Inference has long been the concern of assorted disciplines that vary in focus, rationale, apparatus, terminology, and achievement. There would appear an inverse proportion between the range and the orderliness of the knowledge accumulated by the various disciplines. Literary study tends to the first extreme, logic and its heritage in modern pragmatics to the second, either imbalance precluding a viable account of the field or even a comprehensive research program. To have the best of the two worlds, I argue, discourse inference (hence its study) at large must be reconceived as an integrative activity: out of the wide repertoire of sense-making resources available to humans, the inferrer opts for the mechanism(s) that will best integrate the given text in or with the context. Among inference types, presupposition figures here as exemplary because it is the most encoded and determinate (vis-a-vis, say, implicature) yet also the most controversial and the most resistant on inspection to the idea of formal systematizing, whether the logico-semantic or the so-called "pragmatic" way. After fifty years of formalist sound and fury, therefore, resystematizing presupposition by appeal to the inferrer's quest for integration should also adjudicate between the respective analytic paradigms in general. Among presuppositional triggers, in turn, factivity (e.g., the verb "know") recommends itself for paradigmatic analysis by its centrality within this inference type, as well as within language, and by its intersection with various other disciplines, from epistemology to narrative theory.
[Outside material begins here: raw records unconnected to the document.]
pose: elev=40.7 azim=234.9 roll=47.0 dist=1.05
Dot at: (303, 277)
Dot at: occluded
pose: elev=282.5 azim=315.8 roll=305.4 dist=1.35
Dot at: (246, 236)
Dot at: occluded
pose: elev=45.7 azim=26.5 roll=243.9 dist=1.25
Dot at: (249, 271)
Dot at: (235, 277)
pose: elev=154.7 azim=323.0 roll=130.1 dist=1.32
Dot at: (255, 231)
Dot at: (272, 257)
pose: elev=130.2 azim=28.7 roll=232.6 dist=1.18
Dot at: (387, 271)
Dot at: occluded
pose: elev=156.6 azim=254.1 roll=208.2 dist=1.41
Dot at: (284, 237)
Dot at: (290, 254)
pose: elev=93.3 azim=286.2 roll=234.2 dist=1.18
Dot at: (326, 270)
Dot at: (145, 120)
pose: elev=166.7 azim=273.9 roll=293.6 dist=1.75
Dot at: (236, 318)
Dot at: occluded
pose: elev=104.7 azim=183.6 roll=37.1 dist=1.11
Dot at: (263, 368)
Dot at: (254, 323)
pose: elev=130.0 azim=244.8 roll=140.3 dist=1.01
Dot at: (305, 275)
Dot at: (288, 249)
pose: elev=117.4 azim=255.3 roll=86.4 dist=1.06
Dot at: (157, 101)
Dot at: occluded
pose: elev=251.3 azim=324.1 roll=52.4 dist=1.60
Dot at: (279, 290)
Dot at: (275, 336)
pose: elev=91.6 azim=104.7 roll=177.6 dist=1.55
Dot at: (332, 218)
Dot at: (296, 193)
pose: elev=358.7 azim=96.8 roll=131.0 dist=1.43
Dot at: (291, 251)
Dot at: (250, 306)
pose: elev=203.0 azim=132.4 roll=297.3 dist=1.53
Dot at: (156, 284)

The argument starts by exposing the "dead end fallacy" that vitiates traditional approaches: they would rule out a priori, as "unacceptable/unreadable," instances of factivity that apparently contradict themselves. Actually, such clashes abound throughout discourse, and multiple resources for integrating them emerge. Far from disabling or defeating inference, contradiction and lesser incongruities rather powerfully activate and channel it. Of the available integrative resources, again, the perspectival mechanism turns out definitionally attached to factivity as a branch of nondirect (e.g., "knew that . . .") quotation. Like all discourse about discourse, it necessarily joins together the viewpoints of quoter and quotee (e.g., attributor cum presupposer and subject of "knowledge") for us to unpack. So all disharmonies there may cohere via our distribution of the givens (epistemic attitudes included) between the partners within some quoting mold. In extreme, traditionally "dead end" cases, the inconsistent-looking factive presupposition just gets shifted to a more oblique, free indirect quotee--with appropriate changes in the quoter's epistemic bond, narrative setup, and communicative (e.g., ironic) design. By way of ultimate test, the analysis then extends to negated factivity and to nonfactive triggers. Presupposition is accordingly redefined as an uncancelable yet shiftable inference type. By a further extension, it typifies the shuttle among language, world, and perspective whereby we make sense of discourse, always with an eye to the best fit. As literary discourse enacts this universal quest at its most artful, pragmatics would be wise to abandon the strange gods inherited from logic and align with poetics.